Он приподнял свою шляпу и коротко сказал: "Здрасте, я – Желудков". И мы сразу почувствовали с ним какую–то близость. И я вам скажу по своему опыту (за многие годы общения с десятками, сотнями, а может быть и больше, людей): этот человек своим общением давал удивительно много! Разговор с ним обогащал! Это была совершенно неповторимая личность. Потому что он пробуждал в собеседнике то, что в том еще дремало. Мне он всегда напоминал Сократа; не только своей, так сказать, внешностью, но его способностью стимулировать мысль другого человека, его способностью быть открытым к другому. Это редчайший дар. – как доброта, веселая ирония, смелость суждений.

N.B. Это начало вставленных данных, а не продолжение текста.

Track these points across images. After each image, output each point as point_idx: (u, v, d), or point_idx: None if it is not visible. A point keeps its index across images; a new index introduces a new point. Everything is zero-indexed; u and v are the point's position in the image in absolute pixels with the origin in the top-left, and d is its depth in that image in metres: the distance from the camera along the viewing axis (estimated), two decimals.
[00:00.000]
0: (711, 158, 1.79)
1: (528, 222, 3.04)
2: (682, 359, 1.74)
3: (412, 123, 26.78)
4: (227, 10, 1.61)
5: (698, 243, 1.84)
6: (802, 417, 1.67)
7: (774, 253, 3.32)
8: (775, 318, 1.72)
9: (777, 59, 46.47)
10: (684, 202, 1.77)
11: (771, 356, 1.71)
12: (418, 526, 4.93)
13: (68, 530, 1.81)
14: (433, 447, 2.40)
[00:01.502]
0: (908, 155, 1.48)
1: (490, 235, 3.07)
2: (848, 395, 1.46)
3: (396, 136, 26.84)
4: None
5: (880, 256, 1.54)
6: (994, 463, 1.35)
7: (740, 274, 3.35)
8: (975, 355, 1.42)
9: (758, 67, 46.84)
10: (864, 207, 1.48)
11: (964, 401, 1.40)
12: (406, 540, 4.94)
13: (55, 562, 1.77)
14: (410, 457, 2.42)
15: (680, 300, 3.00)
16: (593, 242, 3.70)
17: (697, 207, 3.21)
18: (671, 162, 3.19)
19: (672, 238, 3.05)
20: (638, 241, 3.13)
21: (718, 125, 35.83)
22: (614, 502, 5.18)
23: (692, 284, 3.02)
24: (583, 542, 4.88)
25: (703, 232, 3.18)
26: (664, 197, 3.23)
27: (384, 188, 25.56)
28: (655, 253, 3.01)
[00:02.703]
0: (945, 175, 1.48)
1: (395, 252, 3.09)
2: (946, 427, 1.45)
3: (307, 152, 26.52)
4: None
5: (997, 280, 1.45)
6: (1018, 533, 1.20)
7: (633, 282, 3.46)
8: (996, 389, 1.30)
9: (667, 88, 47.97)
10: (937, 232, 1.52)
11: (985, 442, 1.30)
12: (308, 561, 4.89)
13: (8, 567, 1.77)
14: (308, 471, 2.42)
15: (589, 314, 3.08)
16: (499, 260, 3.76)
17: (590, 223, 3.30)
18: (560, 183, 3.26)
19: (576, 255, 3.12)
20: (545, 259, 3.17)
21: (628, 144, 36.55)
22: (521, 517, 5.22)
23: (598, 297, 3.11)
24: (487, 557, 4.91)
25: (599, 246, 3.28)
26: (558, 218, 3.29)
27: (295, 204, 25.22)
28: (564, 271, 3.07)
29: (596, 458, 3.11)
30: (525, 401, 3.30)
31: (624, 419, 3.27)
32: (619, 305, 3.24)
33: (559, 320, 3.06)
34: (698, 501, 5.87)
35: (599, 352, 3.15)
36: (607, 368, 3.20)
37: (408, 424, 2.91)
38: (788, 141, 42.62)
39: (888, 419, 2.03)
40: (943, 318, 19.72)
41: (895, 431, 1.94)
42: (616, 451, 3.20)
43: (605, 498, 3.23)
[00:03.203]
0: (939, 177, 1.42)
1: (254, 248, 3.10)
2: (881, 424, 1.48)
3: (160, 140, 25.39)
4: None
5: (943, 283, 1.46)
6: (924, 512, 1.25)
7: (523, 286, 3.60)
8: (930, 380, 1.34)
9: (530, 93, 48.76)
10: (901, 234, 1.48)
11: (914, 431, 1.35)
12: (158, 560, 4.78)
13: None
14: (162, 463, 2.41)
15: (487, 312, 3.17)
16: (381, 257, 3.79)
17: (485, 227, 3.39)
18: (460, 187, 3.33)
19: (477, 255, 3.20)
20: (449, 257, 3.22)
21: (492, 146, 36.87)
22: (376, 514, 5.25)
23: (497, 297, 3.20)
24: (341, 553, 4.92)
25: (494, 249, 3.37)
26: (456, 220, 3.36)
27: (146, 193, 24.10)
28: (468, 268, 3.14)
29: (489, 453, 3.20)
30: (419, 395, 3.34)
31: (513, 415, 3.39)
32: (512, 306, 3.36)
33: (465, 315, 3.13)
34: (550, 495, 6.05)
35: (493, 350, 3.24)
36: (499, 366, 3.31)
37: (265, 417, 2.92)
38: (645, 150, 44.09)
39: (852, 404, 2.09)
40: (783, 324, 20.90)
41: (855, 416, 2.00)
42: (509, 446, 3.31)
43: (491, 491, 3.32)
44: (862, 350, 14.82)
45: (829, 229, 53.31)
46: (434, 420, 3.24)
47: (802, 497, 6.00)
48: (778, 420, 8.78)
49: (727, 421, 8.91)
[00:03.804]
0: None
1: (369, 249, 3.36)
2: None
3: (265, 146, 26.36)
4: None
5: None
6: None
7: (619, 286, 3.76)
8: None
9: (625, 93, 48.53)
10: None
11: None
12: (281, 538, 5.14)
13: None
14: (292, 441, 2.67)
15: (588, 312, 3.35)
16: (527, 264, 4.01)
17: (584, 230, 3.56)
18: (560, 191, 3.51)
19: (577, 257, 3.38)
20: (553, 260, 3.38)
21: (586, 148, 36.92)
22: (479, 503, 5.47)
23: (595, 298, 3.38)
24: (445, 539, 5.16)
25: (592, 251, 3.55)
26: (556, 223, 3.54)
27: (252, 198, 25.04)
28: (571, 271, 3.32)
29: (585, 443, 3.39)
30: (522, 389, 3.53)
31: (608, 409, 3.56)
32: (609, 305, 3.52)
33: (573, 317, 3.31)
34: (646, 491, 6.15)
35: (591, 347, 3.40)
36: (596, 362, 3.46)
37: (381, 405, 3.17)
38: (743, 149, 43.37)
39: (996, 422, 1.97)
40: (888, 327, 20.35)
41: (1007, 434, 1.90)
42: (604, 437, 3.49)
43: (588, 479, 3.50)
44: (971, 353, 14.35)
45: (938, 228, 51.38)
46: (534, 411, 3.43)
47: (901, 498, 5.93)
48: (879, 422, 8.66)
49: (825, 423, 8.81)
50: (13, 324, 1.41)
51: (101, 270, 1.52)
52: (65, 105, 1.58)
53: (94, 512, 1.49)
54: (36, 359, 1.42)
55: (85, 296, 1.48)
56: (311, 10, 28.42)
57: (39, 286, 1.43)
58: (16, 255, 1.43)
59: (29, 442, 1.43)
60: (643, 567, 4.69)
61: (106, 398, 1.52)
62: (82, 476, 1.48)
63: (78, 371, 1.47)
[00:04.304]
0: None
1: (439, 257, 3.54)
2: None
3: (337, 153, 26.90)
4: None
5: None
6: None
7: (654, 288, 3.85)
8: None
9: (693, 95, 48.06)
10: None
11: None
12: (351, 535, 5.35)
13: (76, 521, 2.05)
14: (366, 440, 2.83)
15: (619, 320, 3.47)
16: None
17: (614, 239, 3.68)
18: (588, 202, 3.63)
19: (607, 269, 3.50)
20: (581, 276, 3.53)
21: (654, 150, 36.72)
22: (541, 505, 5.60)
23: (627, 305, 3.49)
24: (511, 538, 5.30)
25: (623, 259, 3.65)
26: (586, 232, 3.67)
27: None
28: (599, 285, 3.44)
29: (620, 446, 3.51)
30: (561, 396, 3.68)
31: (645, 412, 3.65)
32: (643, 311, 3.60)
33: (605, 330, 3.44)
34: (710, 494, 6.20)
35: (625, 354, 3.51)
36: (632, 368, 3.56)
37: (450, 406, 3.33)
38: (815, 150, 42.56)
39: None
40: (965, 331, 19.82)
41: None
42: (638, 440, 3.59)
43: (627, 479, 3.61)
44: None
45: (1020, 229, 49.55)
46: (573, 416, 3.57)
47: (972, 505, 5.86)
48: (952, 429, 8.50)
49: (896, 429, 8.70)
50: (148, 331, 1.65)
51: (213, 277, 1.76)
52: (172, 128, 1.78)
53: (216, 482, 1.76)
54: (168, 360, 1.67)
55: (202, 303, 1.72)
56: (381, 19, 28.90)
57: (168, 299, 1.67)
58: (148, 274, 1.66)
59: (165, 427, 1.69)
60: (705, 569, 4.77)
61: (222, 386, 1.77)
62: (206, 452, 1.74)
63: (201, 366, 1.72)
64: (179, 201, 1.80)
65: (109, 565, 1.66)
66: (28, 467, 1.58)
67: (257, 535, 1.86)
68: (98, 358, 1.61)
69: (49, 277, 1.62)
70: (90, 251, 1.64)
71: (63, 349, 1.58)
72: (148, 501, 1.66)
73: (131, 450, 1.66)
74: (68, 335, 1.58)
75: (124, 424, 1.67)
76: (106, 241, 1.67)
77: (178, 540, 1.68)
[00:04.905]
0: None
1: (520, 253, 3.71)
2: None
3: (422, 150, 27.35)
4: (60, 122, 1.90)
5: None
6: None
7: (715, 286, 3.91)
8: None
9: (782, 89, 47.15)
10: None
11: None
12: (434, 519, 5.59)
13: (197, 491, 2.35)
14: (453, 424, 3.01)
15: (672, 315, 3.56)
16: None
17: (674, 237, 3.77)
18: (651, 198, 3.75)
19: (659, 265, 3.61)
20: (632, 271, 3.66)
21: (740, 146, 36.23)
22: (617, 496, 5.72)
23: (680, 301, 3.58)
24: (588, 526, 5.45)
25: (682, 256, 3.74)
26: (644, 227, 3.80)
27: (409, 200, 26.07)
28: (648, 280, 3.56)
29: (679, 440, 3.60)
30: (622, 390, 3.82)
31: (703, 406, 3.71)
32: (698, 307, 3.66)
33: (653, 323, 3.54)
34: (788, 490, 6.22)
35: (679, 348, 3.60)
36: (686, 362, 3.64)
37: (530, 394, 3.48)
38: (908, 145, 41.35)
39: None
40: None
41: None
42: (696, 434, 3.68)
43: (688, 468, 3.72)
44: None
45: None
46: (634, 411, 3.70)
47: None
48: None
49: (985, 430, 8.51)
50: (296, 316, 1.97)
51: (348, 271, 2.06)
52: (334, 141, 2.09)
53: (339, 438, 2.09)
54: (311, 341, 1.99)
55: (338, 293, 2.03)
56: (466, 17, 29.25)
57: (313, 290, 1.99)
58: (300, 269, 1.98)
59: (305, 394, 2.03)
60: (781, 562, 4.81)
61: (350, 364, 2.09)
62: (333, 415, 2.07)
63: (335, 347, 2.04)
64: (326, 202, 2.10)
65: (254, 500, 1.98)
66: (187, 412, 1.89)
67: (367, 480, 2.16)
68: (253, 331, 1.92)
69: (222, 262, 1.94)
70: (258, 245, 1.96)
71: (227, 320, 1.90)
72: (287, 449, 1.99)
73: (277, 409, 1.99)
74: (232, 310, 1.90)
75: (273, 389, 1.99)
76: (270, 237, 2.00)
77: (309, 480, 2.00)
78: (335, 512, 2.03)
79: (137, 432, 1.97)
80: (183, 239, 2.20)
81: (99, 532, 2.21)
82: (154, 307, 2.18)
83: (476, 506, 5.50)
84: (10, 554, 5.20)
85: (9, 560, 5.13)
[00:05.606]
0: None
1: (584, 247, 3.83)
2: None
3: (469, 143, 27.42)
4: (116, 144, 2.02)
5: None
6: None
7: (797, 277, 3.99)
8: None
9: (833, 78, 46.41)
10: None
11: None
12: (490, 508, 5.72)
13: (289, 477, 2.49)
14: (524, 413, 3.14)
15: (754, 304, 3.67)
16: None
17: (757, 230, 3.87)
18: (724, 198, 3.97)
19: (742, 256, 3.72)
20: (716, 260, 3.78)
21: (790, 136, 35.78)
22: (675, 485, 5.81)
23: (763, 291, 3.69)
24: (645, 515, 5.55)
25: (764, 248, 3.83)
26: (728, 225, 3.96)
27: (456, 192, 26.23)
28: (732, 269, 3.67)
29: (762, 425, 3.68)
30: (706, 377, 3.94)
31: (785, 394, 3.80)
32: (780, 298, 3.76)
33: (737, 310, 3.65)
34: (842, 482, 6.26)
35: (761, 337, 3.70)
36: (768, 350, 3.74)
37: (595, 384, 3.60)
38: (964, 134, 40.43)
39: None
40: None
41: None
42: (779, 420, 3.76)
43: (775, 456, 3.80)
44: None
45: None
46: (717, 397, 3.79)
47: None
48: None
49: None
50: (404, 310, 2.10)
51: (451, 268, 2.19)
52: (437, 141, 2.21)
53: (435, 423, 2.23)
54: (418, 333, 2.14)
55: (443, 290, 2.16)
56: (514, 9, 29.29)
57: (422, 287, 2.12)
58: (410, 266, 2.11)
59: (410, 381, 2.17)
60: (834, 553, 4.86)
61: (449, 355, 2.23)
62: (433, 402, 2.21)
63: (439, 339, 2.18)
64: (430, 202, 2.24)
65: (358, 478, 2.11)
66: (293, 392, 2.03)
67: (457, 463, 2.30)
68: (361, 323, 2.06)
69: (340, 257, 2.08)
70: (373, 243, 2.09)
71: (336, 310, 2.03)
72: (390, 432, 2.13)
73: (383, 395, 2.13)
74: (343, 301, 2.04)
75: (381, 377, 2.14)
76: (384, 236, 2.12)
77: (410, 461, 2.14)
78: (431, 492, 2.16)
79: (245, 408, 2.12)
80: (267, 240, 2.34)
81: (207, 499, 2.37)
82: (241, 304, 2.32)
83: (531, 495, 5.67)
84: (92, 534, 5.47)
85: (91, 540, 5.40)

Удивительный был человек. И вот с тех пор мы с ним стали систематически видеться. Он прошел довольно сложный, зигзагообразный жизненный путь. Родившись 80 лет назад, он кем только не был. И бухгалтером работал, и архитектурой занимался под руководством известного московского зодчего Жолтовского, и работал где–то при лагере вольнонаемным, наблюдая лагерную жизнь; между прочим, у него были возражения по отношению к Солженицыну: он считал, что тот отразил только черные стороны, а Желудков мне рассказывал о многих светлых сторонах жизни там. Странно, но он умел видеть нечто такое.